CAMP ZAMA, Japan — When any technician on "CSI" puts a brightly colored piece of tape across a manila envelope, most Americans watching the police drama understand: A key item of evidence has just been secured in the quest to solve a mystery.

But in Japan, the "chain of custody" process is much less familiar, according to U.S. Army health officials at Camp Zama.

Securing evidence was one of the main issues discussed this week as U.S. and Japanese military and health officials work toward a policy to share laboratory space and testing capabilities in times of crises.

Evidence tampering, whether in a scientific study or a criminal investigation, is rarely an issue, according to Lt. Col. Tetsuro Kagao, who works in the defense policy division of Japan’s Ministry of Defense.

"We are not used to worrying about that kind of thing," he said Wednesday. "But it’s the international standard. We would like to study it more."

The effort to share resources began about two years ago, according to Raymond Roy, the director of laboratory services for the U.S. Army Center for Health Promotion and Preventive Medicine–Pacific. The Army center tests for disease and contaminants for the military throughout the Pacific, and it also can discern samples from other countries in Asia who request assistance.

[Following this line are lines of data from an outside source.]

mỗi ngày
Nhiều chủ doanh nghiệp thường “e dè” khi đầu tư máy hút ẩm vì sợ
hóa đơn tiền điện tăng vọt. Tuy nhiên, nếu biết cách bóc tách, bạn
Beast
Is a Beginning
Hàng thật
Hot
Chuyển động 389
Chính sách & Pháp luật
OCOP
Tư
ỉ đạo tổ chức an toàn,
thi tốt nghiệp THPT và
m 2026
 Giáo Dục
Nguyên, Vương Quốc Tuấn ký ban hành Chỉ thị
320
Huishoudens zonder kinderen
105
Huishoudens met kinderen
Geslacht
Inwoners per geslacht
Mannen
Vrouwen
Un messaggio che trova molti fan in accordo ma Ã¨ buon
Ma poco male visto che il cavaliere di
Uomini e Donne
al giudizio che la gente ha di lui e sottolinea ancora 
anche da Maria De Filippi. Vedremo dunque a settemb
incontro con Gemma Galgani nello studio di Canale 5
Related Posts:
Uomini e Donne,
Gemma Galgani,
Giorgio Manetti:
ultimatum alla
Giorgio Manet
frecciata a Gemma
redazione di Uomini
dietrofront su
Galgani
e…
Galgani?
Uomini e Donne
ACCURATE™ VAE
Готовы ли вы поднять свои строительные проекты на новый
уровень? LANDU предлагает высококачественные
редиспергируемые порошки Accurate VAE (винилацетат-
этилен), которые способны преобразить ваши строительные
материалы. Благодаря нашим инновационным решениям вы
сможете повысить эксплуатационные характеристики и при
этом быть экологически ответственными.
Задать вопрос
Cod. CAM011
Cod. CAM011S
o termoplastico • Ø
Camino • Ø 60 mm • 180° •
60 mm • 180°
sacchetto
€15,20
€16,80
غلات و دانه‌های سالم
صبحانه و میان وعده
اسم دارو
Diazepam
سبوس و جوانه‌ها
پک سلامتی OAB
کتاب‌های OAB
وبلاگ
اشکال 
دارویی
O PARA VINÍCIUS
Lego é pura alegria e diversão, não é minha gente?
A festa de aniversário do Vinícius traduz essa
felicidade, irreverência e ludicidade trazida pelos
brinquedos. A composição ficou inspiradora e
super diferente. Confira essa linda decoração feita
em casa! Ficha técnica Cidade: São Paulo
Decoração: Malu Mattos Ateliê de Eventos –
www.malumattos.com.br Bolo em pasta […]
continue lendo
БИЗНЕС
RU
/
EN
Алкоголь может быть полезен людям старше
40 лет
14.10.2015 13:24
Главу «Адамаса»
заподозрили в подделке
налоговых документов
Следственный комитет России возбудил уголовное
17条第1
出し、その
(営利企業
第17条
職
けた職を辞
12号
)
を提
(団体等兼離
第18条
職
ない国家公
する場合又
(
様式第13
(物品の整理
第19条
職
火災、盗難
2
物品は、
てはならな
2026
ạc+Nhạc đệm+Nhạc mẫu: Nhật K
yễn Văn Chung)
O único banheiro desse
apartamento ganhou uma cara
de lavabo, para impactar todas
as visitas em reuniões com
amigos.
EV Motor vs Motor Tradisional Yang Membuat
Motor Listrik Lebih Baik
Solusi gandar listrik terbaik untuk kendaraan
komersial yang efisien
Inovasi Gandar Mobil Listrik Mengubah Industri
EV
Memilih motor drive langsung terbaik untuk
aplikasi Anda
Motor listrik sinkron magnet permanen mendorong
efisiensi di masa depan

Both militaries and governments would like a better agreement to ensure quicker testing and response to chemical weapon attacks, infectious disease outbreaks or even local water contaminations. Currently, that sharing can happen only with approval from cabinet-level officials, or their bosses, Roy said.

"We all want to protect the health of Japanese soldiers and civilians, and of American soldiers and civilians," Army Col. Nancy Vause, the commander of the Army center, told the group. "The best way for us to do that is to work together."

To put a more workable plan in place, both countries have been visiting each other’s testing laboratories and sharing techniques, Roy said.

The United States and Japan have common technologies in testing, Roy said. One of the major differences is how the Japanese handle evidence.

The Americans must secure and sign for any sample or piece of evidence as it is collected, transported, tested and stored. The Japanese do not have a similar system, Kagao said.

The two countries would also like to share facilities in case an attack or a natural disaster renders one unusable, said Tomohiko Makino, an international risk management coordinator for Japan’s Ministry of Health, Labour and Welfare.

"It would enhance our abilities," he said.

Hammering out a final agreement will take time, Roy said, and he hesitated to offer a timeline. But he said the interest from the Japanese officials was more than encouraging.

"People think it’s an important topic," he said of the Japanese visitors on Zama. "That’s the thing I’m glad to see."